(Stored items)
+ + +

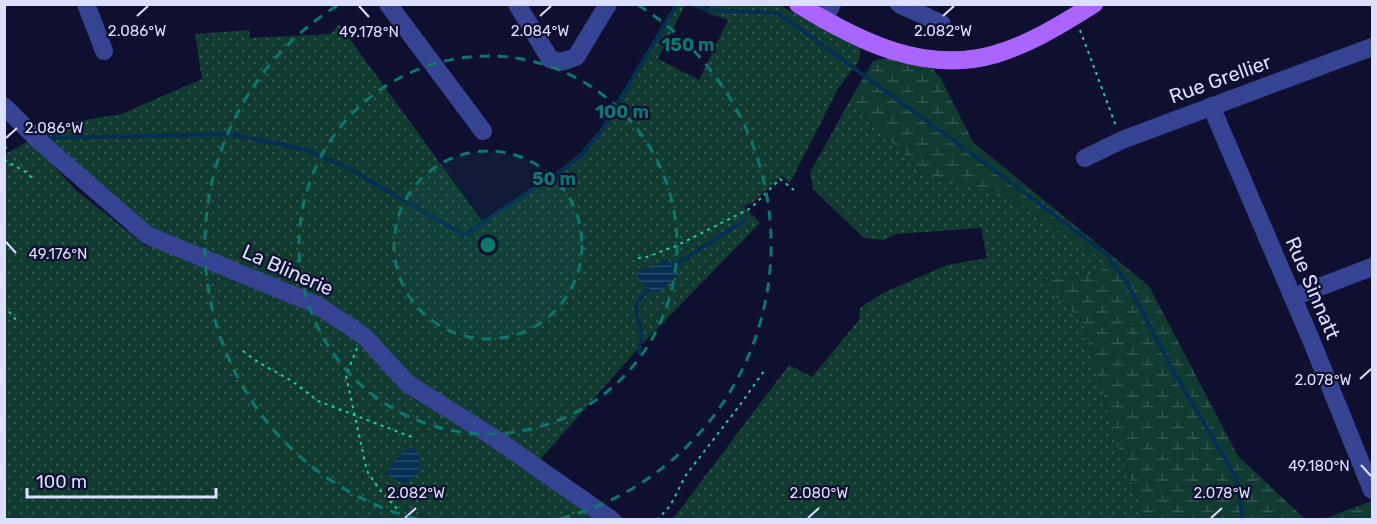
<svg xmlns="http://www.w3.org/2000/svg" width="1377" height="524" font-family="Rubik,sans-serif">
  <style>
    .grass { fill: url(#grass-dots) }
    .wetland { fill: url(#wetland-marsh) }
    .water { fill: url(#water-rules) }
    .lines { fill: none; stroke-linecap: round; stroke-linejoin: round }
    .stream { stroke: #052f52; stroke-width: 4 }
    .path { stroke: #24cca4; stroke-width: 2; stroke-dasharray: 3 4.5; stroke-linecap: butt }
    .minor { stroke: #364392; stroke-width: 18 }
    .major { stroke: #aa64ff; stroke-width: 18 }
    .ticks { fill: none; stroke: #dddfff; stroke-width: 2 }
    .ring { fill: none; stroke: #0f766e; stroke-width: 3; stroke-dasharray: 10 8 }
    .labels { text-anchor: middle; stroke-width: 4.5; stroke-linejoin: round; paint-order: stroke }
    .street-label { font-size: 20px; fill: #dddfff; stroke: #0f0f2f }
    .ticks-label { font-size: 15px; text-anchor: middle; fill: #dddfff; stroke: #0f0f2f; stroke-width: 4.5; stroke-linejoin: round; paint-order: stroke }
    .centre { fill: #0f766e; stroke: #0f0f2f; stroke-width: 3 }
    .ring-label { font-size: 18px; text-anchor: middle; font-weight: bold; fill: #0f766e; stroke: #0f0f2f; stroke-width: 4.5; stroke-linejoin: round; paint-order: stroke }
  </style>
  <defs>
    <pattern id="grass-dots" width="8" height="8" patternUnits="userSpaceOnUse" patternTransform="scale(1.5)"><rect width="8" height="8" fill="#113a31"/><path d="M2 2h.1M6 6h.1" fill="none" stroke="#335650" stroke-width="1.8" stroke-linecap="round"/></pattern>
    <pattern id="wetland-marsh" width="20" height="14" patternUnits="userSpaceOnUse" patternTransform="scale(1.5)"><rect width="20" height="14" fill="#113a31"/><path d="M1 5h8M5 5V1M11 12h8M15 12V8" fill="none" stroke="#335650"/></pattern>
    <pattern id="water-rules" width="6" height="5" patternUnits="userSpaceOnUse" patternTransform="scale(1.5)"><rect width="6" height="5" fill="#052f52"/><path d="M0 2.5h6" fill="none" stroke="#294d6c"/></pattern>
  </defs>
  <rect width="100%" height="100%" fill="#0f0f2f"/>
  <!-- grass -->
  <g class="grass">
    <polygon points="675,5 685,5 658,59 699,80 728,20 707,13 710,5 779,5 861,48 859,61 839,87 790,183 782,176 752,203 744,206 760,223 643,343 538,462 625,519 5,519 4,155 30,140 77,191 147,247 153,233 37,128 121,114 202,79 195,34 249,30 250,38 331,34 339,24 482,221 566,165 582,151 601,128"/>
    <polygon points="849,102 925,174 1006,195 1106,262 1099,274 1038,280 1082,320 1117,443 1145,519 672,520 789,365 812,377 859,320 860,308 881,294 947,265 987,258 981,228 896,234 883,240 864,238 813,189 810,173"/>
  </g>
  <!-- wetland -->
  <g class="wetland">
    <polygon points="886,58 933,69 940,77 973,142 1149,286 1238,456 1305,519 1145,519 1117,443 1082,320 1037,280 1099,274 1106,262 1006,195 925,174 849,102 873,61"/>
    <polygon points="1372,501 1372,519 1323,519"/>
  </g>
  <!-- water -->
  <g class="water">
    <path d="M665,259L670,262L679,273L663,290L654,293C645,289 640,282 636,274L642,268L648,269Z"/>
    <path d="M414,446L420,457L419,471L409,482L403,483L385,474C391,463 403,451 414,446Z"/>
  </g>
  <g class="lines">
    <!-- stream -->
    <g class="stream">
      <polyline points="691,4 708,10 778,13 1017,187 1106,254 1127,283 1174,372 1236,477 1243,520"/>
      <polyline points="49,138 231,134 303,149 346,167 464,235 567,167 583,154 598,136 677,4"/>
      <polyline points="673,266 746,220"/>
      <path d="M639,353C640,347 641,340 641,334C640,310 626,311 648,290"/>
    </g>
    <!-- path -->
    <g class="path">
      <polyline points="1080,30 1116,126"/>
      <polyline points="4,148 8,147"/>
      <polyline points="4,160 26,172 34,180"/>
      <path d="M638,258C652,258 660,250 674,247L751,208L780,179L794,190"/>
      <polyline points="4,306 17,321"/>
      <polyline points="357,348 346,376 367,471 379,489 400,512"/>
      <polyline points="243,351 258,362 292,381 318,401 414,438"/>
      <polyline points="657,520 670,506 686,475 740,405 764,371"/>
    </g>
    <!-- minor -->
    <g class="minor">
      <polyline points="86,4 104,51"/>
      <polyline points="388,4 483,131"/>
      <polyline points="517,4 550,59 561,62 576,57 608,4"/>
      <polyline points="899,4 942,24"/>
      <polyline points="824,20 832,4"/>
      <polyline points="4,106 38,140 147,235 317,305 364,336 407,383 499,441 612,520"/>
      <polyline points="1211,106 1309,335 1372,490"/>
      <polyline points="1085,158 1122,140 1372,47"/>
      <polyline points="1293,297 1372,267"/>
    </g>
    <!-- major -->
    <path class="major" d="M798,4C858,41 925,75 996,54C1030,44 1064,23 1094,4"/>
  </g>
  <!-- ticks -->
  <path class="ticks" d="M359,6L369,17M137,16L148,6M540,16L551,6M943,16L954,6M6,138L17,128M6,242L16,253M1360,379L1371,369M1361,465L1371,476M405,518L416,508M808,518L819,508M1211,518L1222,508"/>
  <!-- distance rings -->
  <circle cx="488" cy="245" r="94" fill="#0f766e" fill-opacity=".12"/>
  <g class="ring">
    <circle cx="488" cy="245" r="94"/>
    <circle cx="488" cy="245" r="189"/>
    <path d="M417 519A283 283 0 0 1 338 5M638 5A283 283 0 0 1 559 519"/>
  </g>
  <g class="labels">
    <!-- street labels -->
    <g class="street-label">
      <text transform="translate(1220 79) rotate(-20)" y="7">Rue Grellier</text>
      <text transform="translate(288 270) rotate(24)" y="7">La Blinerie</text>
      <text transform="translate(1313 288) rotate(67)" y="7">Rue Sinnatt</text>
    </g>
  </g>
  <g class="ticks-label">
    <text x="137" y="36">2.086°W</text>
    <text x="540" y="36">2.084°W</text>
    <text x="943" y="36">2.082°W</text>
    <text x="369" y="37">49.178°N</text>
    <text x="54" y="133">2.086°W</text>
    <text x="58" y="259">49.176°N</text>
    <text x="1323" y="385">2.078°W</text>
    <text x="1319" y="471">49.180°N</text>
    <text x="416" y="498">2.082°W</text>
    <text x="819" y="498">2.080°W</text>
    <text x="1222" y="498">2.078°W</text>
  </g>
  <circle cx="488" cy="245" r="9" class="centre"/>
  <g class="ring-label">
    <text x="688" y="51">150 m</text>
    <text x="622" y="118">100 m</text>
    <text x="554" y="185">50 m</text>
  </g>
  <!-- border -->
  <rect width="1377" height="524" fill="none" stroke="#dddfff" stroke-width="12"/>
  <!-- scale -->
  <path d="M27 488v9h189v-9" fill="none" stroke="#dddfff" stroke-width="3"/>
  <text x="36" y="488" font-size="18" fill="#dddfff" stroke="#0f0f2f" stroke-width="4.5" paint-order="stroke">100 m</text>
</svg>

+ + +

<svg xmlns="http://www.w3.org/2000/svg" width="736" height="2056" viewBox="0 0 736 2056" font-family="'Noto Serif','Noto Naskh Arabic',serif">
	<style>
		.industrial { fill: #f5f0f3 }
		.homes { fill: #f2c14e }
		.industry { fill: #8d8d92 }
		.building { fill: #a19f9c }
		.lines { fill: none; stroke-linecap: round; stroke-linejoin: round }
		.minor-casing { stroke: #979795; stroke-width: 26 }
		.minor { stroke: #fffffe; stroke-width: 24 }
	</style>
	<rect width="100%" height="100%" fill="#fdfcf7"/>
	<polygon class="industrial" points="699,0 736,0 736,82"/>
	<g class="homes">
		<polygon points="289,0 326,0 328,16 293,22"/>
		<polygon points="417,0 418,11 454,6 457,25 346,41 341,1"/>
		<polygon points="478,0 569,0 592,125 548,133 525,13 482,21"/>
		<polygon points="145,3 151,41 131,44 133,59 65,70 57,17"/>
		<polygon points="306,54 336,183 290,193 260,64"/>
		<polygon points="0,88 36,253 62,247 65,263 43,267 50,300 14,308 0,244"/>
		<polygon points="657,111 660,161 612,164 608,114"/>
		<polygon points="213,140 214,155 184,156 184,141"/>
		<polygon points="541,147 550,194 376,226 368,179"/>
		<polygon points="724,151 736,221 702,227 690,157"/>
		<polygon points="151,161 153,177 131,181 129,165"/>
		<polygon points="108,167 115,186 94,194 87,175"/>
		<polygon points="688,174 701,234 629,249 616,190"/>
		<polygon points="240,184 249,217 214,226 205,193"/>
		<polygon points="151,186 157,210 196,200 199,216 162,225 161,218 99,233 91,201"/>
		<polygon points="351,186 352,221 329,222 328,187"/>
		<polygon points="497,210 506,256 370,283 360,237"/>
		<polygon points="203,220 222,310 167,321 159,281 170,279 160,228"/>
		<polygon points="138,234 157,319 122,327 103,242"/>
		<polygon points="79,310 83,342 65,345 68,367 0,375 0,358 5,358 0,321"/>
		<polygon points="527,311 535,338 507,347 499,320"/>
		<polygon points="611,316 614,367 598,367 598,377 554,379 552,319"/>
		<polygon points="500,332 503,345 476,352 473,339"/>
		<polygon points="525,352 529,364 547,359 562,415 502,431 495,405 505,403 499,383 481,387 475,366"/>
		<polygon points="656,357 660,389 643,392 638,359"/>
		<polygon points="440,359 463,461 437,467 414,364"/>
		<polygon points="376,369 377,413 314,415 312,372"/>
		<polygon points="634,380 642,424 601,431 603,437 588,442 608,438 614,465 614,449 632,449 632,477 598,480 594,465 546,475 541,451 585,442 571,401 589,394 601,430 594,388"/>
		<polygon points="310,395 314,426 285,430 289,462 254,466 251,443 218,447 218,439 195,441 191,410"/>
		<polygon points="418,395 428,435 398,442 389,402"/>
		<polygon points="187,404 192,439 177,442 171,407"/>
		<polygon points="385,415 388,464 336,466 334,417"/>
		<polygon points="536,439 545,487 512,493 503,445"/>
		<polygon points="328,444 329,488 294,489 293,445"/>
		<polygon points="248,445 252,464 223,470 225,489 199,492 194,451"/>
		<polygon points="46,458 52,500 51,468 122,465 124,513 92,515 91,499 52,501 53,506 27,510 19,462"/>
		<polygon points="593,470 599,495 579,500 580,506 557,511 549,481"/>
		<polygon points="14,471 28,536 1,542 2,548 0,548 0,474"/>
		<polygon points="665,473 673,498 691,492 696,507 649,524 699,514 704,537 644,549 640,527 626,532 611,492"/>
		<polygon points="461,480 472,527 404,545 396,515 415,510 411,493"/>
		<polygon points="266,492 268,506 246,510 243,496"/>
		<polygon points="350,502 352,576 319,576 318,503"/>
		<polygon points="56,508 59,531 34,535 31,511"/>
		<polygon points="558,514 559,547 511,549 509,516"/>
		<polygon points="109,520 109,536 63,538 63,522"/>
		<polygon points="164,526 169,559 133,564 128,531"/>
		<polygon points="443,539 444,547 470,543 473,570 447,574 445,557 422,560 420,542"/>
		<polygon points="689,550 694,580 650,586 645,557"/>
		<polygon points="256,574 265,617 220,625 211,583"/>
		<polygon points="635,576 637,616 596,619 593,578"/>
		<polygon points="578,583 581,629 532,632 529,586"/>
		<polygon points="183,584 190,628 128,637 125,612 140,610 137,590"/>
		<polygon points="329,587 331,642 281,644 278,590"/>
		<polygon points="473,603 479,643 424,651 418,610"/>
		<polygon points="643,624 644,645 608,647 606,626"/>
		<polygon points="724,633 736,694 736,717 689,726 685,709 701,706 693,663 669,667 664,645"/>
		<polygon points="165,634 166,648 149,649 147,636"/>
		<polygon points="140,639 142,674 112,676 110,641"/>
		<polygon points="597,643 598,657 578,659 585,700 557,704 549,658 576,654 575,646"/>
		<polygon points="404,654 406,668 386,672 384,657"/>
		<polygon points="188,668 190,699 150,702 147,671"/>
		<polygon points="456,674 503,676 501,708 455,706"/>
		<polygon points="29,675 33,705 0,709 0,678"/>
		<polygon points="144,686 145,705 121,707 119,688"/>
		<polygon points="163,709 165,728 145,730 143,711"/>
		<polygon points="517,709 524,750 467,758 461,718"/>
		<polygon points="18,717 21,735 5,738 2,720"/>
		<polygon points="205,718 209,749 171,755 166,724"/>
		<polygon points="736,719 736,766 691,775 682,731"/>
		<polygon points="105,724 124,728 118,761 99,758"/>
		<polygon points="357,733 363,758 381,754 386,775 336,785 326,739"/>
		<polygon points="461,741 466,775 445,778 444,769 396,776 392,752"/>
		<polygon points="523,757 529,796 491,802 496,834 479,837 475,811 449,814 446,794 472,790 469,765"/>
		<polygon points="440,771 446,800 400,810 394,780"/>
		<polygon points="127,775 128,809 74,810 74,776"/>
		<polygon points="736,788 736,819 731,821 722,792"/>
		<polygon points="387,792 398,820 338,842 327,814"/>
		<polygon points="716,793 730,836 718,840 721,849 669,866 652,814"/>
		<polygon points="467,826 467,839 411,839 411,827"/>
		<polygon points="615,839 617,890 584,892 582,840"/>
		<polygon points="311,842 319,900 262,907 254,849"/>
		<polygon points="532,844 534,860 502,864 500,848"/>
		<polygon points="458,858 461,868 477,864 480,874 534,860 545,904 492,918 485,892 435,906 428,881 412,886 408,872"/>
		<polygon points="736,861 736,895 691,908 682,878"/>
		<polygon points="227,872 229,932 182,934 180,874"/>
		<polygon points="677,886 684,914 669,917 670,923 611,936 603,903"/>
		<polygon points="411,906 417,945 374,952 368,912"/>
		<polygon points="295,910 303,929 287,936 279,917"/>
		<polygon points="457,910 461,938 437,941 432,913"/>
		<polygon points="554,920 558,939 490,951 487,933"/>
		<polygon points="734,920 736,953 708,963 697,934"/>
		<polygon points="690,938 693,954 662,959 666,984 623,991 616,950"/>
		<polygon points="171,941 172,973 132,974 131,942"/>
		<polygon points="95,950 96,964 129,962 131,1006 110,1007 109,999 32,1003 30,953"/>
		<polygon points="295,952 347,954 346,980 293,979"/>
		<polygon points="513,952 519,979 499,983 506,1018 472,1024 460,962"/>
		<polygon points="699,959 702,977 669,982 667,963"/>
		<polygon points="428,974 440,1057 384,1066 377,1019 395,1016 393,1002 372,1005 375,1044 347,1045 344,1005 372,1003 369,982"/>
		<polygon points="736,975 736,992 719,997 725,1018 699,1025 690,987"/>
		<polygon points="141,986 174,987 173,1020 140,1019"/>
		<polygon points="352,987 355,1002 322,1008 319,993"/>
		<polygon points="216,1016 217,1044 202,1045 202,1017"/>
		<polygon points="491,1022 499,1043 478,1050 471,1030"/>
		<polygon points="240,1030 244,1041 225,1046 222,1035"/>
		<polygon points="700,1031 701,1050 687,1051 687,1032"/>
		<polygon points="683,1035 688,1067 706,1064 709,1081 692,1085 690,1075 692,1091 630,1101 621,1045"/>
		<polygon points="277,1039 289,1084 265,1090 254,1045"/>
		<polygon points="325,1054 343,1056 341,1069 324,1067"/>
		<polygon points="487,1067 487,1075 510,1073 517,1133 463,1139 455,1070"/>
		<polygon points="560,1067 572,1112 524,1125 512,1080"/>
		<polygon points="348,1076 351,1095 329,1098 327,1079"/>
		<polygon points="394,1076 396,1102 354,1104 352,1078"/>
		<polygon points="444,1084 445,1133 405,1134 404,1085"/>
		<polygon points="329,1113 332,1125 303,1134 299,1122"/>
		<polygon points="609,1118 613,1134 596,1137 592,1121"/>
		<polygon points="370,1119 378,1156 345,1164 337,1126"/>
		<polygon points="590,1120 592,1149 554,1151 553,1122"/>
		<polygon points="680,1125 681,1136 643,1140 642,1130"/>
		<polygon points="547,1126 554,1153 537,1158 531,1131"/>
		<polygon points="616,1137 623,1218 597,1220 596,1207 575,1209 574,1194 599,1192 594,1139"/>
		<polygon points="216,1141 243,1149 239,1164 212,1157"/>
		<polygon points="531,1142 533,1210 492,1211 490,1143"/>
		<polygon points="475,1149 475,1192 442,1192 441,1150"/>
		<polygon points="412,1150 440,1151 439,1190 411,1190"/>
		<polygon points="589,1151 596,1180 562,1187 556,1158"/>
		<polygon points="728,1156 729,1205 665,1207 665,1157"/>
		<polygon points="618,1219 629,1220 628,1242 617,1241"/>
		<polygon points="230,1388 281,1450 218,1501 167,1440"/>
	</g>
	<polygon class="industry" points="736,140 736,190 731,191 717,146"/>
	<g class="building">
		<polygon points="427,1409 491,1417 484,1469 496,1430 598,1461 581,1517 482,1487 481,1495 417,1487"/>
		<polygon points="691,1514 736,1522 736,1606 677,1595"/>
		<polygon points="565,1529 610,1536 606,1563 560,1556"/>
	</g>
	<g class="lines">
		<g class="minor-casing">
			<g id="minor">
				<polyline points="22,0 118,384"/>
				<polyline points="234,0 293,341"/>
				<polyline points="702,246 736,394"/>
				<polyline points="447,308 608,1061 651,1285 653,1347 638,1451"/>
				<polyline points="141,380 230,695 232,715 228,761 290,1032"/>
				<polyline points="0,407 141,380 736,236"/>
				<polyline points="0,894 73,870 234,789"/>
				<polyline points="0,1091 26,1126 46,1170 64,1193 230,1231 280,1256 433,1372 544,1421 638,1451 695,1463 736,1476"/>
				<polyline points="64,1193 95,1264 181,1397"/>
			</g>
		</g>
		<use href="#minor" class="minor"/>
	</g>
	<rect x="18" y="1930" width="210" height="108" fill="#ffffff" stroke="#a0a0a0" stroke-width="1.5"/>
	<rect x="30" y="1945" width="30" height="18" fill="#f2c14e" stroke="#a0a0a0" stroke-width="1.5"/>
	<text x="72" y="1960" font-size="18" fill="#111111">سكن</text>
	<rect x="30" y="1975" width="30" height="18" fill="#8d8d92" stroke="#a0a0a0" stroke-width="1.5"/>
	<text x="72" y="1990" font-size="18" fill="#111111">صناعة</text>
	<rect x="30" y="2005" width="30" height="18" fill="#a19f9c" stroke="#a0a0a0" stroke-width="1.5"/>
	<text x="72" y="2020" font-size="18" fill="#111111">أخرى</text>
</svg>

+ + +

__PROBLEM DESCRIPTION__: Search the records for the string "lines" and return every line in which it occurs.

__OUTPUT OF THE TASK__:
    .lines { fill: none; stroke-linecap: round; stroke-linejoin: round }
  <g class="lines">
		.lines { fill: none; stroke-linecap: round; stroke-linejoin: round }
	<g class="lines">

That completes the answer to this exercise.